### Work required
Emit the data below verbatim, stripping out any pictures.
====
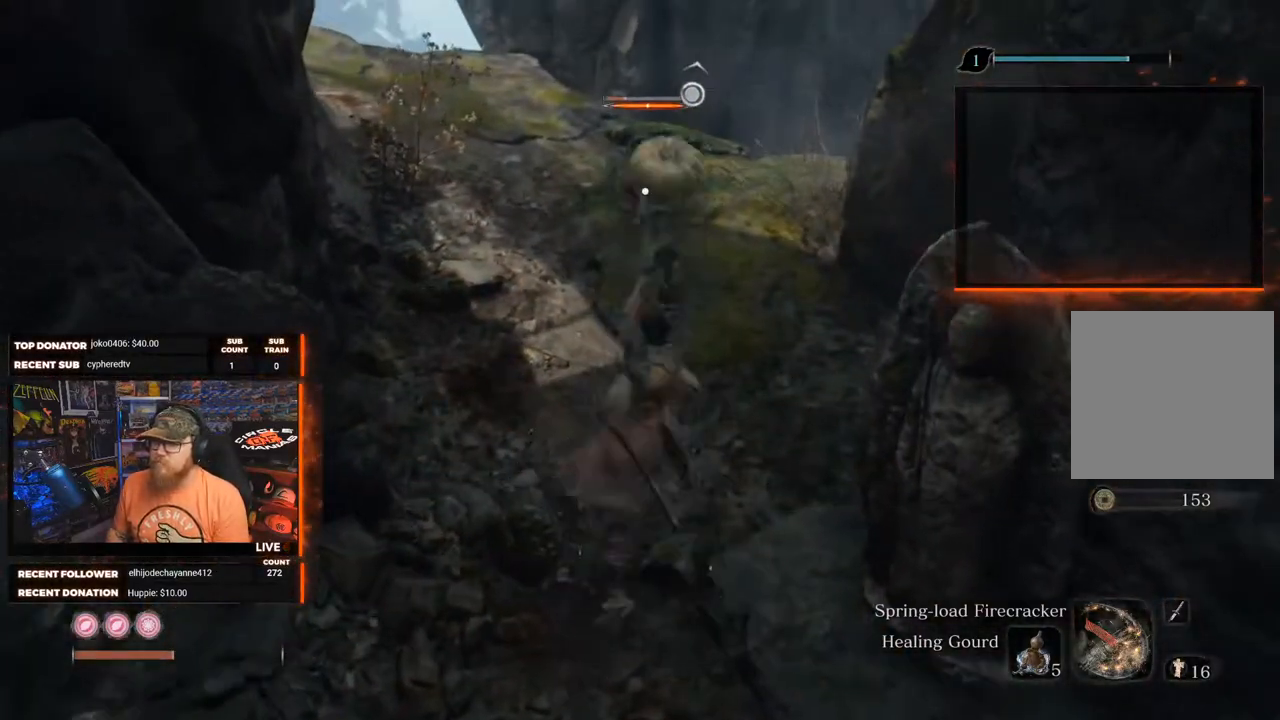
{"buttons": [], "left_stick": "up", "right_stick": "center", "events": [[483, "left_stick", "up"]]}
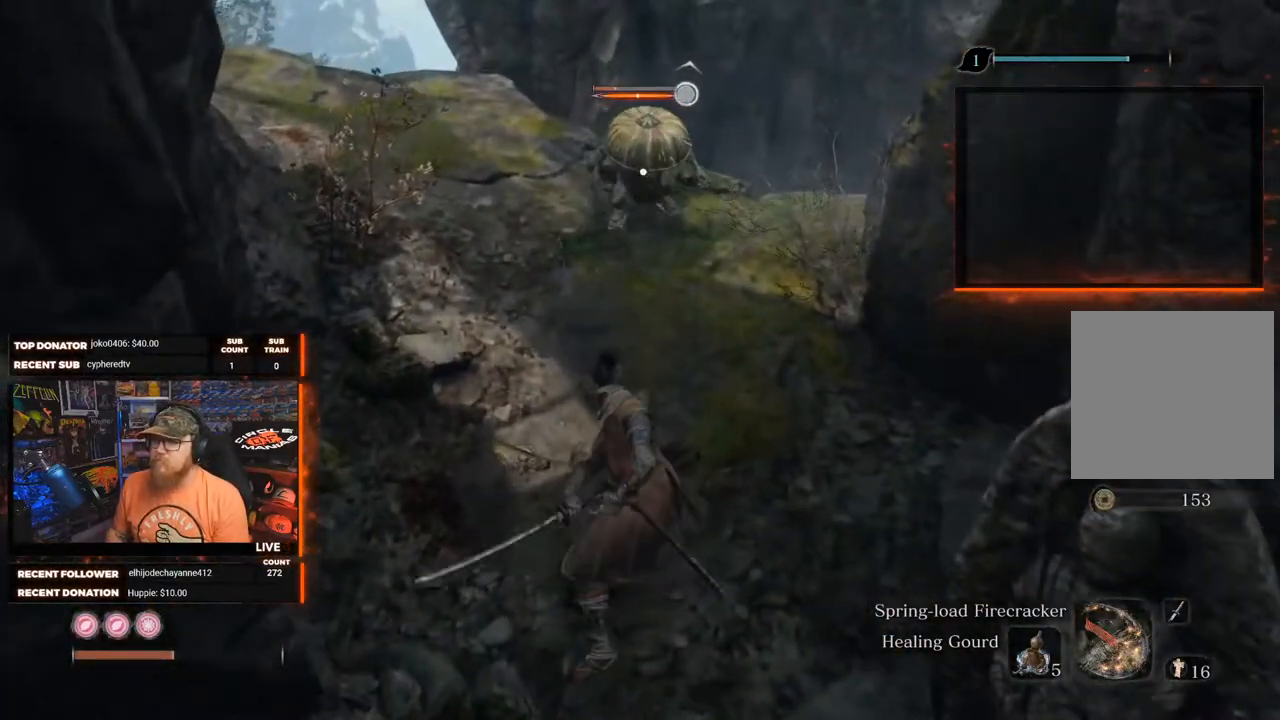
{"buttons": ["R1"], "left_stick": "up-right", "right_stick": "center", "events": [[133, "left_stick", "center"], [250, "left_stick", "right"], [483, "left_stick", "up-right"], [500, "R1", "down"]]}
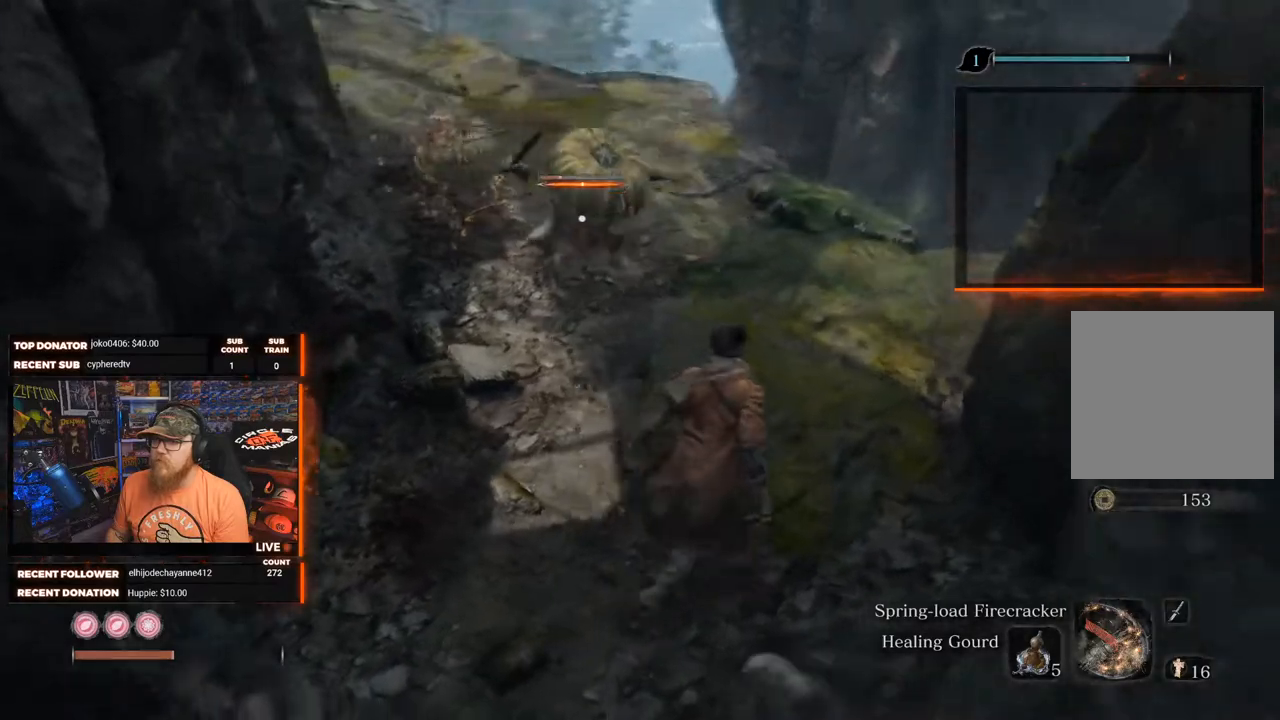
{"buttons": [], "left_stick": "up-right", "right_stick": "center", "events": [[100, "R1", "up"]]}
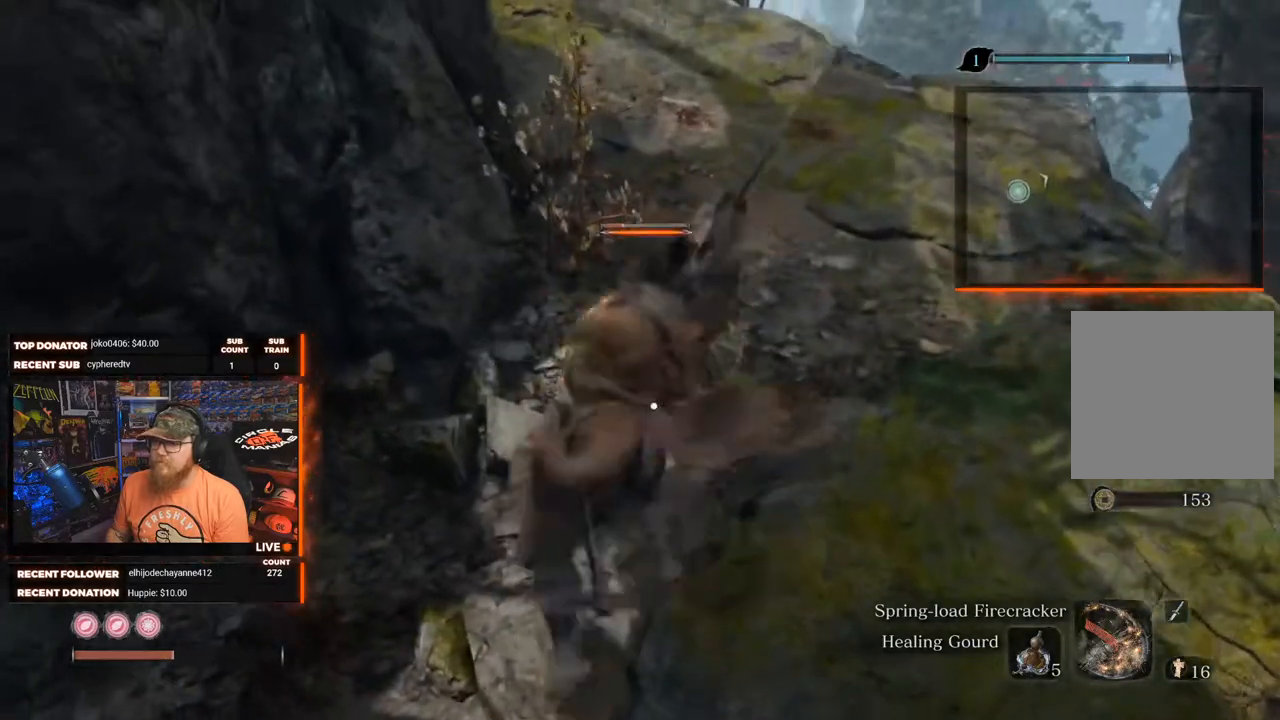
{"buttons": ["L1"], "left_stick": "up-right", "right_stick": "center", "events": [[400, "L1", "down"]]}
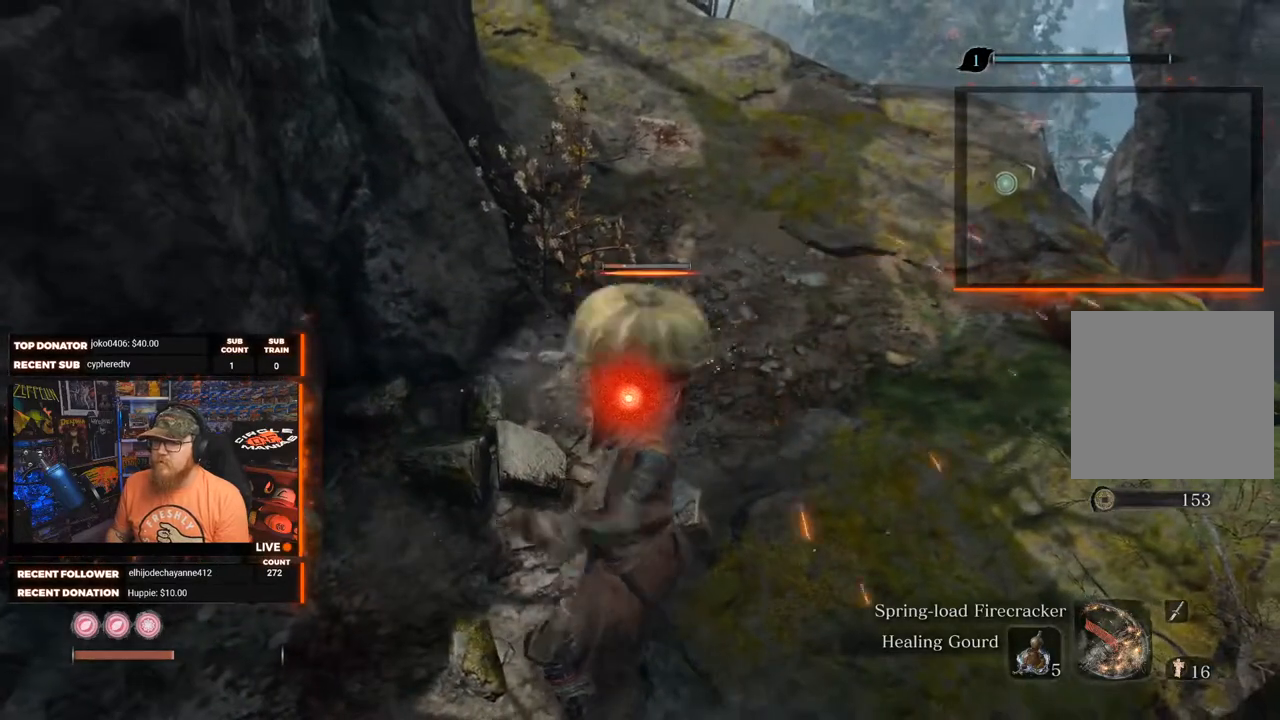
{"buttons": ["R1"], "left_stick": "up-right", "right_stick": "center", "events": [[83, "L1", "up"], [167, "L1", "down"], [267, "L1", "up"], [467, "R1", "down"]]}
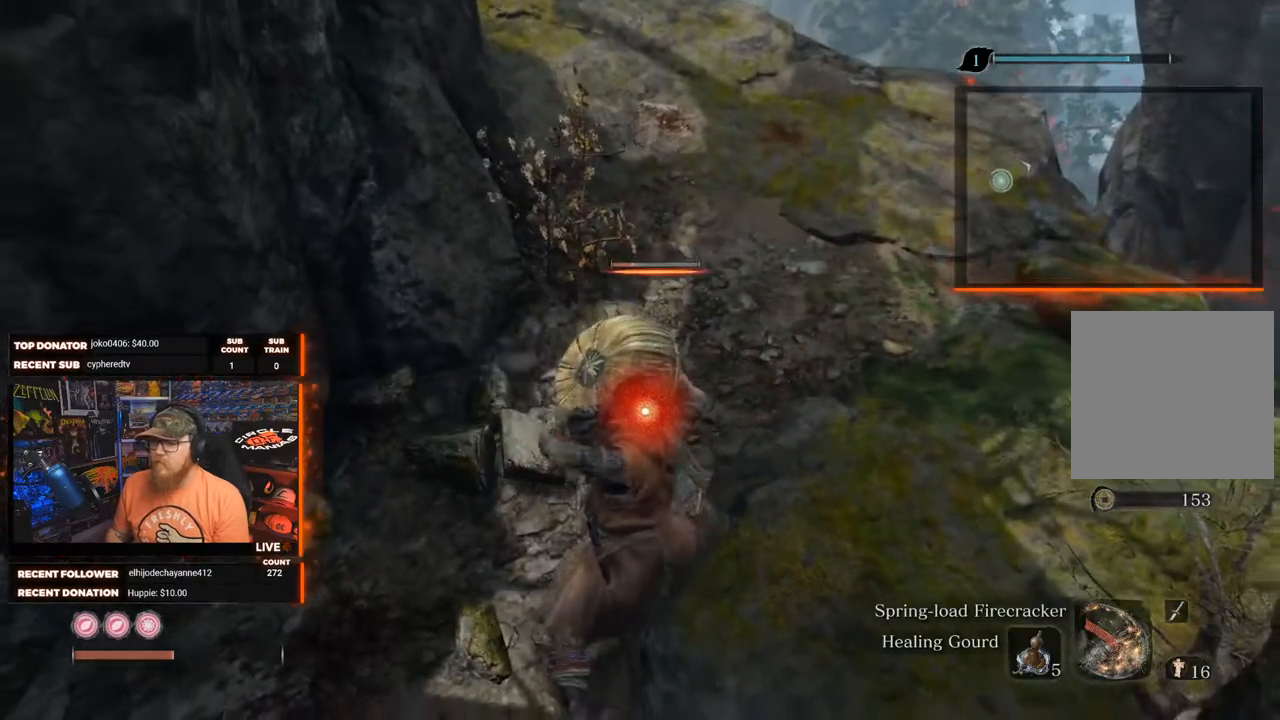
{"buttons": ["R1"], "left_stick": "up-right", "right_stick": "center", "events": [[83, "R1", "up"], [150, "R1", "down"], [267, "R1", "up"], [317, "R1", "down"], [417, "R1", "up"], [483, "R1", "down"]]}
====
### Reply to the task
{"buttons": [], "left_stick": "up", "right_stick": "center", "events": [[483, "left_stick", "up"]]}
{"buttons": ["R1"], "left_stick": "up-right", "right_stick": "center", "events": [[133, "left_stick", "center"], [250, "left_stick", "right"], [483, "left_stick", "up-right"], [500, "R1", "down"]]}
{"buttons": [], "left_stick": "up-right", "right_stick": "center", "events": [[100, "R1", "up"]]}
{"buttons": ["L1"], "left_stick": "up-right", "right_stick": "center", "events": [[400, "L1", "down"]]}
{"buttons": ["R1"], "left_stick": "up-right", "right_stick": "center", "events": [[83, "L1", "up"], [167, "L1", "down"], [267, "L1", "up"], [467, "R1", "down"]]}
{"buttons": ["R1"], "left_stick": "up-right", "right_stick": "center", "events": [[83, "R1", "up"], [150, "R1", "down"], [267, "R1", "up"], [317, "R1", "down"], [417, "R1", "up"], [483, "R1", "down"]]}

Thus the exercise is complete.